De l’édition 2019, je garde le souvenir des longues ovations pour les deux films, Papicha de l’algérienne Mounia Meddour et Adam de la marocaine Maryam Touzani, en compétition dans la section Un Certain Regard. Surtout pour Papicha, que j’avais vu en compagnie de la productrice Dorra Bouchoucha et à l’issu duquel nous avions dû pleurer pendant une vingtaine de minutes !!!
Je garde aussi le souvenir d'une déception: alors que j’étais dans le Palais du festival, je m’étais retrouvée nez à nez avec Pedro Almodovar et Antonio Banderas, à Cannes avec le film Douleur et gloire. Or le vrai Antonio Banderas n'est pas aussi bel homme qu'à l'écran et surtout il n’est pas grand de taille !
Lors de cette même édition, quels fous rires aussi avec les réalisateurs égyptiens Amir Ramses et Hisham Abdelkalek et l'actrice Boshra Ahmed, surtout après la cérémonie de la remise des prix des Arab Critics Awards, alors que nous rentrions à pieds sous la pluie!
Cannes 2019 - Fou rire sous la pluie, avec l'actrice égyptienne Boshra Ahmed
Malheureusement en 2020, la pandémie de la Covid nous avait privé de la 73ème édition, et également de voir Souad, réalisé par l’égyptienne Ayten Amine, et coproduit par Nomadis Images (Tunisie) et qui avait bénéficié du label « Sélection officielle Cannes 2020 ».
Cannes 2020 - Affiche du film Souad, arborant le loge Sélection Officielle 2020
Mais quel bonheur en 2021 de retourner sur la Croisette. Tous les festivaliers étaient heureux de retrouver le chemin des salles de cinéma. En fait de reprendre une vie normale.
Bien qu’à cause des restrictions de voyage, plusieurs de mes amis, aussi bien journalistes que professionnels du cinéma, n’avaient hélas pas pu assister à cette édition, et qu’il n’y a pas eu les rencontres habituelles, les longues discussions à propos de films, les pronostics des uns et des autres, j’ai quand même profité au maximum. J’ai pu voir 39 films au total, donc certains étaient très très beaux. Comme par exemple Un héros de Asghar Farhadi, dont la projection avait été suivie par une longue ovation et qui aurait mérité de remporter la Palme d’Or. J’ai également pu voir le film Une histoire d’amour et de désir réalisé par Leyla Bouzid que j’ai eu le très grand plaisir d’interviewer.

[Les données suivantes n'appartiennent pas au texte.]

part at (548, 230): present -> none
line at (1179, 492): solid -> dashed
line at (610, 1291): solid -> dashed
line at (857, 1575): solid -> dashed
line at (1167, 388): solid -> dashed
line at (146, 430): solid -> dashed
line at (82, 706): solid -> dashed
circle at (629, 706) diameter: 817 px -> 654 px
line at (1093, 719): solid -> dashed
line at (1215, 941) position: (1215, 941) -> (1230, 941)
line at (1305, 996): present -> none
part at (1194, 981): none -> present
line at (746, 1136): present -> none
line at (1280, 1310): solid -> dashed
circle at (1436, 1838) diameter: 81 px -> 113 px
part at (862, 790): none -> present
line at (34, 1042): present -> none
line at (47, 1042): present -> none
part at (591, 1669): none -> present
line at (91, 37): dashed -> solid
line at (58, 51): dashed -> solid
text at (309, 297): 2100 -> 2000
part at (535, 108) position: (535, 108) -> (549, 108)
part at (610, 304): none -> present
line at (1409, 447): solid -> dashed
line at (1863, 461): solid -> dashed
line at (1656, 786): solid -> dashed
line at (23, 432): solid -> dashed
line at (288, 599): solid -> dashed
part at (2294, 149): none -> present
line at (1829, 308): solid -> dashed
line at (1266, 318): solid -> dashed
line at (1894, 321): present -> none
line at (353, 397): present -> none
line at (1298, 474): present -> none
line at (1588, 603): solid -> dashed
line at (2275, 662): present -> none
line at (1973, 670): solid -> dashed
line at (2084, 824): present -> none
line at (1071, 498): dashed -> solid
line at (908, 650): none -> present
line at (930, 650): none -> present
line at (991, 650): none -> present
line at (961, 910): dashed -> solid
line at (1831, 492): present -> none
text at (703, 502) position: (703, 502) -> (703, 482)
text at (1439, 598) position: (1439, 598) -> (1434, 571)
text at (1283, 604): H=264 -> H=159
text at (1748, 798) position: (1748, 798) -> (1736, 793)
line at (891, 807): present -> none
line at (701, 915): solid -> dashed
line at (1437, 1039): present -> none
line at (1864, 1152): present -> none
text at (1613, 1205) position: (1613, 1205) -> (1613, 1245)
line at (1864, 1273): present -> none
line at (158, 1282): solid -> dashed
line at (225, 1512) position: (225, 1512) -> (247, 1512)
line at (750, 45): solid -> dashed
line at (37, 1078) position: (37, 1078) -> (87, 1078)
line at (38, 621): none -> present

Cela fait une dizaine de jours que cette édition 2021 s’est achevée, mais j’ai encore plein d’étoiles dans les yeux. Cannes et moi, c’est une histoire d’amour, et l’occasion chaque année de faire le plein de films, de rêves et d’émotions. Cannes et moi, c’est aussi de très beaux souvenirs, de très belles rencontres, des amitiés qui se sont créées et surtout des films inoubliables.